她還以為是對方終於對梧桐厭倦了,準備換個其他的看看。

但現在,想起晏芝書的厚度,風沅沉默了下,最後隻能真心實意道:“陸玖脾氣可真好。”

要是她,恐怕不是這臭小子被吊起來打,就是她沒了耐心先被氣個半死。

想她當年和晏予在四處遊曆時,還打趣過雙方要是有了孩子會怎麽樣,等到帶大晏芝,一晃幾千年,就再沒提過這個話題。

果然孩子還是遠觀可愛。

妖皇想將麵前已經抱起她貓玩的臭小子趕回去。

“行了,我該檢查的都檢查完了,你這個冥主也該回到鬼界了。”

“可是我還想和風哥再待一段時間,鬼界的事我都處理完了。”晏芝舉起貓咪,眼睛彎成月牙,跟在外人麵前時的安靜內斂相比,此時的他多了幾分活潑,柔軟毛發讓依舊是孩子心性的冥主忍不住蹭了又蹭。

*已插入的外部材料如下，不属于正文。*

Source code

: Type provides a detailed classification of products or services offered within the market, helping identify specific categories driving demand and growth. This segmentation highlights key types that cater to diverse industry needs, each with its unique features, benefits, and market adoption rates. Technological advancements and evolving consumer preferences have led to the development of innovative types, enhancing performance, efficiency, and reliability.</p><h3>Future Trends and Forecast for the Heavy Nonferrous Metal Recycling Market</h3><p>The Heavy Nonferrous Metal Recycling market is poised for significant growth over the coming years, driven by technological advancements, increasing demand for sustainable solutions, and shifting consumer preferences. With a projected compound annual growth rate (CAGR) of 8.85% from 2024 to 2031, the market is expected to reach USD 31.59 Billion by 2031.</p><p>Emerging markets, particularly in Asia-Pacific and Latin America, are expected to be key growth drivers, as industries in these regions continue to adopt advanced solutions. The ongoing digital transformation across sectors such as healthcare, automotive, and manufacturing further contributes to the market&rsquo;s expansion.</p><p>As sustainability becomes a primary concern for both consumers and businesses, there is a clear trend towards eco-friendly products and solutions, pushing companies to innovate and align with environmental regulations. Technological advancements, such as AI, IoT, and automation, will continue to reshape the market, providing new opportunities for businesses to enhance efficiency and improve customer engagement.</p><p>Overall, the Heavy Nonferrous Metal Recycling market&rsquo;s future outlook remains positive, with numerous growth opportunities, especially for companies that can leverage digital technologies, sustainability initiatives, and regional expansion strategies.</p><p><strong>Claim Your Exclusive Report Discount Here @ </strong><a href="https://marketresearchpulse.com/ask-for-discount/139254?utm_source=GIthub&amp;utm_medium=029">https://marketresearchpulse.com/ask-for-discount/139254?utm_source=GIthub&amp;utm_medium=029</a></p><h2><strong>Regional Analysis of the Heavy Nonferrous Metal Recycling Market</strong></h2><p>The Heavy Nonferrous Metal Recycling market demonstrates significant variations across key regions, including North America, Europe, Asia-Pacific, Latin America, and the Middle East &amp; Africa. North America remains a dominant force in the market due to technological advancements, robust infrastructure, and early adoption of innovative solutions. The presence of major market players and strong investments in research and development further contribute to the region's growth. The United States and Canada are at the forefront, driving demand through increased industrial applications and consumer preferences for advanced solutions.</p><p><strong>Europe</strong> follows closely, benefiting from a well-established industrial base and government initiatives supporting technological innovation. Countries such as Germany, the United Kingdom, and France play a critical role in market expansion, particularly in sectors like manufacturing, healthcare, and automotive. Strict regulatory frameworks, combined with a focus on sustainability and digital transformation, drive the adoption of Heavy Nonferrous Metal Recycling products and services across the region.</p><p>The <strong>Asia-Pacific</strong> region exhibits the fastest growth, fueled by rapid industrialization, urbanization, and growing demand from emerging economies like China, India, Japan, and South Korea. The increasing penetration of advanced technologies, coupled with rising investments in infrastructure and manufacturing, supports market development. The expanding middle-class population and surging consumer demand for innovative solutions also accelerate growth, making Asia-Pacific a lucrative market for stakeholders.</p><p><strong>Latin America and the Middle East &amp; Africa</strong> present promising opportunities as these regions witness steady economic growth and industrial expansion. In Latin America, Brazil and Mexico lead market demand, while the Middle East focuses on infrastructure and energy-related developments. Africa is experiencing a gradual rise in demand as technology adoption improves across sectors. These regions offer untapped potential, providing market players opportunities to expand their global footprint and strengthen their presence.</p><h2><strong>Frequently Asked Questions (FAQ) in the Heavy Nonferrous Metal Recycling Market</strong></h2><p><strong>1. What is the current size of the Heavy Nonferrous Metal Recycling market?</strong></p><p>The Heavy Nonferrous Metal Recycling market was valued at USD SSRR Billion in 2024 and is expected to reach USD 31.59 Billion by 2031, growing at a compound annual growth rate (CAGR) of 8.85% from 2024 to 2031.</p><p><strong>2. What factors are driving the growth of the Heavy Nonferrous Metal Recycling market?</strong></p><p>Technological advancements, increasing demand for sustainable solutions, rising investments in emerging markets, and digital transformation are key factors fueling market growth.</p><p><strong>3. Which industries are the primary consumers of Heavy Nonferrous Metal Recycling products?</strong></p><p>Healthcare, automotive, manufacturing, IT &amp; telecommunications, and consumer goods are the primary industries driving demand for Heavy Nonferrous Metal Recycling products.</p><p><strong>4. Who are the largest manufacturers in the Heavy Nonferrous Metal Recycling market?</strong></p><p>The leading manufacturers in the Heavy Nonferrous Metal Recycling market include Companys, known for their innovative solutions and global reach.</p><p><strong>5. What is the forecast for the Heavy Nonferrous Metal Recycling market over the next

風沅見狀目光漸漸柔和起來,終究沒再說什麽你這會繼續讀書的話。

有時候她總覺得對方沒長大,但有時候又意識到當年那個拉著自己衣袍跑的小豆丁已經正變的可以獨當一麵。

這五百年裏,風沅幾乎是一點點看著對方由最開始的跌跌撞撞一路摸索前進,沿著他姐姐的道路繼續走下去。

即使有著她時不時的幫襯和晏予留下的那幫忠心下屬,這條路也不好走。

從一個除了擔心功課再就是養花弄草,看雲看水,跟小動物玩耍的鬼界小殿下變成趕鴨子上架的新任冥主。

即便是暫替,風沅也可以想象有多麻煩。

出不了大亂子,卻要吃不少苦。更別說晏芝天性就比較軟,喜歡呆在角落裏自娛自樂,跟他姐姐相比,就像貓被叼進虎窩,雞跟大鵝談武力,稚嫩到不行,也讓人擔心到不行。

但出乎意料的,晏芝除了剛開始給她寫信抱怨外,之後都努力報喜不報憂。

那些老家夥再難纏,這個孩子也在咬牙周旋。

看得妖皇莫名有了種吾家有兒初長成的欣慰。

罷了,難得鬆快點,人各有誌,隻要修為和腦子有了,這書讀個半吊子就半吊子吧,日後不鬧笑話就行。

風沅妥協了,她化出一根貓薄荷遞給對方。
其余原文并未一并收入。